Because CTSB models are provided only with the most recent observation as input for predict, and because RNNs need to take a history of observations in order to make predictions, we need to implement a private helper method to support RNN's predict. In the code below, we will call this private method \_predict, which takes parameters $\theta$ in the form of a list of matrices, and $x$ which is a list of the previous $k$ observations $x_t$.

In [0]:
# get glorot initialization from JAX
import jax.experimental.stax as stax 
glorot_init = stax.glorot()

class MyRNN(ctsb.CustomModel):
  
  # input_dim: dimension of RNN inputs, hidden_dim: dimension of hidden state/output
  # memory_length: length of observation history to store
  # optimizer: CTSB optimizer class or instance (used in update method)
  def initialize(self, input_dim, hidden_dim, memory_length, optimizer):
    
    # store arguments
    self.d_in = input_dim
    self.d_hid = hidden_dim
    self.mem = memory_length
    
    # initialize and store model parameters
    W_h = glorot_init(generate_key(), (hidden_dim, hidden_dim))
    W_x = glorot_init(generate_key(), (hidden_dim, input_dim))
    b = random.normal(generate_key(), shape=(hidden_dim,))
    self.params = [W_h, W_x, b]
    
    # initialize predict helper method (x is a history in this case)
    def _predict(params, x): 
      W_h, W_x, b = params      # unroll parameters
      hid = np.zeros(hidden_dim)
      for x_t in x:
        hid = np.tanh(np.dot(W_h, hid) + np.dot(W_x, x_t) + b)
      return hid
    self._predict = jax.jit(_predict)   # jit compiles code and improves efficiency
    
    # store optimizer in method by providing helper predict
    self._store_optimizer(optimizer, self._predict)
    
  # x is an input_dim length ndarray
  def predict(self, x):
    
    # store new observation in history
    temp = np.roll(self.x_history, self.d_in)
    self.x_history = jax.ops.index_update(temp, jax.ops.index[0,:], x)
    
    # return prediction via helper method
    return self._predict(self.params, self.x_history)

  
  # y_true is the next observation/label
  def update(self, y_true):
    self.params = self.optimizer.update(self.params, self.x, y)
    return

Every CTSB model, including those inheriting the CustomModel class, come with a built-in \_store\_optimizer method which can be called to load the optimizer into the model. Optimizers as well as \_store\_optimizer must take a prediction method in order to be able to compute gradients to optimize against, and because optimizers depend on JAX's autograd functionality, any predict method passed to an optimizer must be implemented using JAX NumPy.

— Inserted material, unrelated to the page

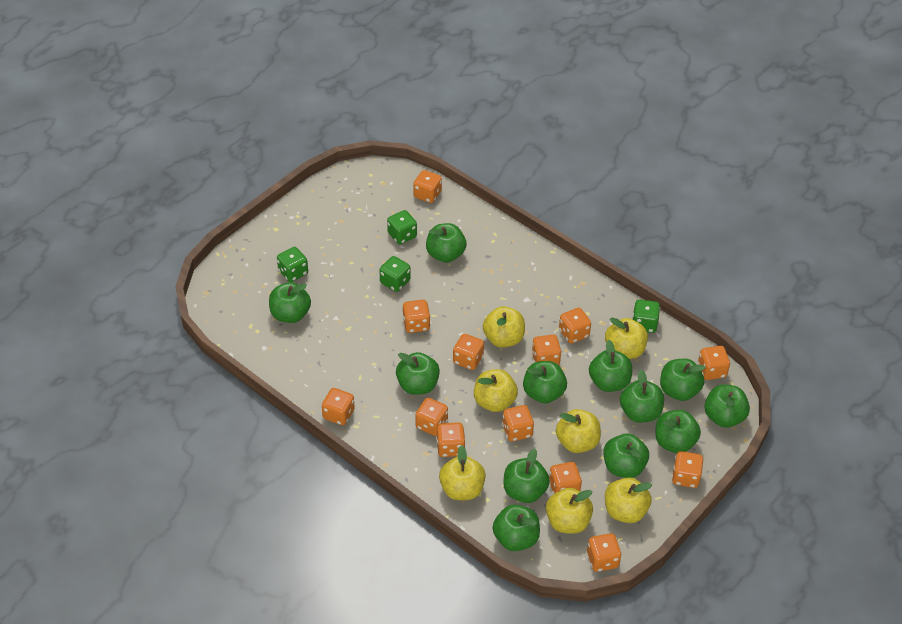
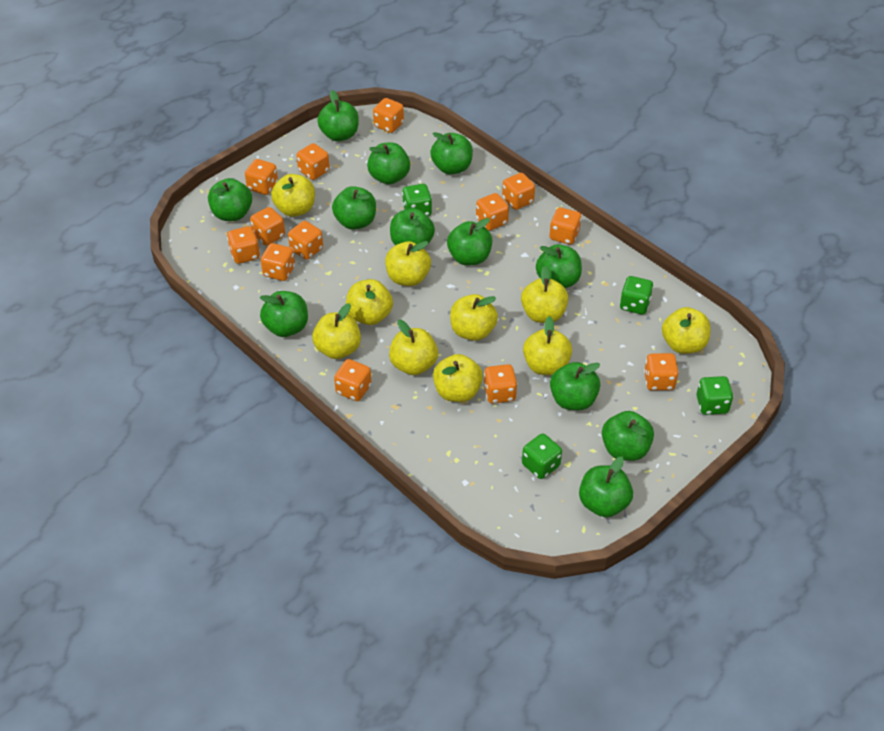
yellow apple: 7 -> 10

We now register and run our model on an ARMA(5, 3) problem and compare it's performance to LastValue.

In [0]:
from ctsb.losses import mse
from ctsb.models.optimizers import Adagrad

# register and initialize custom RNN model
ctsb.register_custom_model(MyRNN, "MyRNN")
my_model = ctsb.model("MyRNN")
d_in, d_hid, memory = 1, 1, 6
optimizer = Adagrad(learning_rate=0.01)
my_model.initialize(d_in, d_hid, memory, optimizer)

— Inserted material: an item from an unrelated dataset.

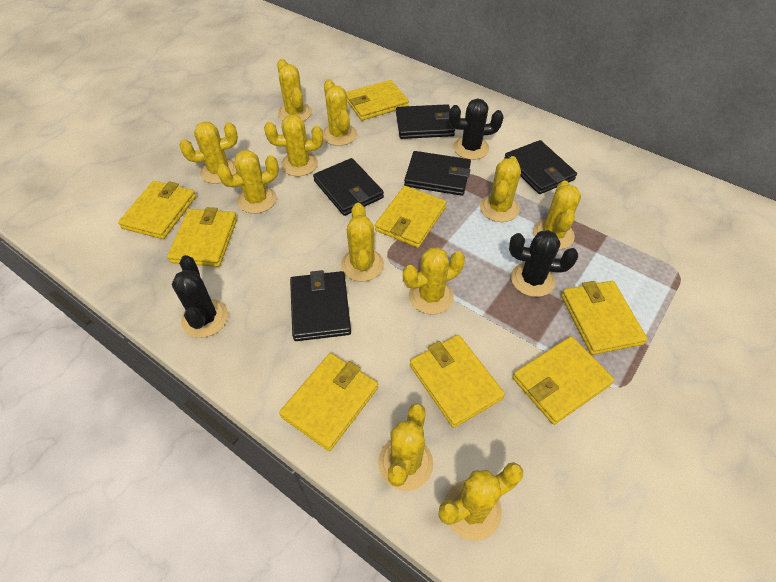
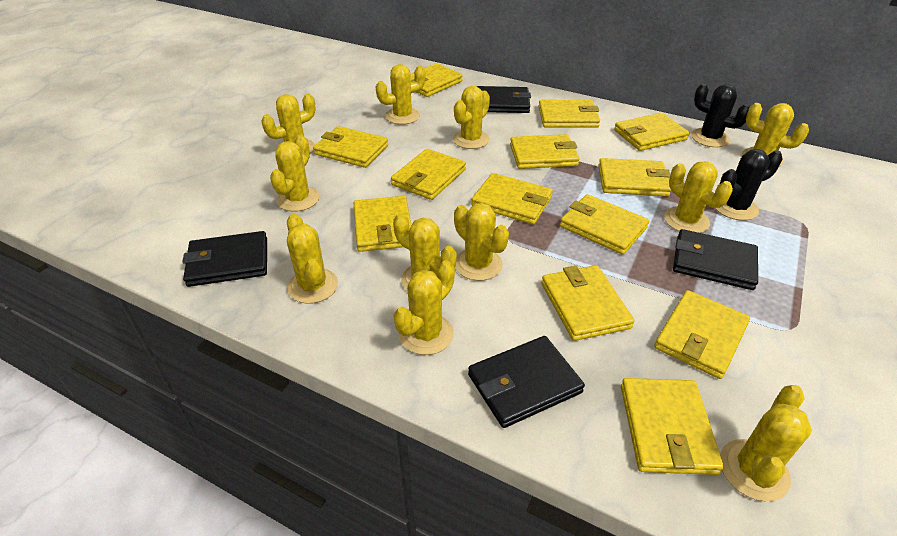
black cactus: 3 -> 2
black wallet: 5 -> 4
yellow wallet: 8 -> 13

# run on ARMA problem and compare to LastValue
T = 1000
p, q = 5, 3
problem = ctsb.problem("ARMA-v0")
cur_x = problem.initialize(p, q)
loss = lambda y_true, y_pred: (y_true - y_pred)**2
pz_model = ctsb.model("LastValue")
pz_model.initialize()

my_results = []
pz_results = []
for i in range(T):
    my_y_pred = my_model.predict(cur_x)
    pz_y_pred = pz_model.predict(cur_x)
    y_true = problem.step()
    my_loss = mse(y_true, my_y_pred)
    pz_loss = mse(y_true, pz_y_pred)
    my_results.append(my_loss)
    pz_results.append(pz_loss)
    my_model.update(y_true)
    pz_model.update(y_true)
    cur_x = y_true

# plot model performance
plt.plot(my_results, label="MyModel")
plt.plot(pz_results, label="PredictZero")
plt.legend()
plt.title("MyModel vs PredictZero on ARMA problem")
plt.show()

As you can see, our model works better than PredictZero for this ARMA problem.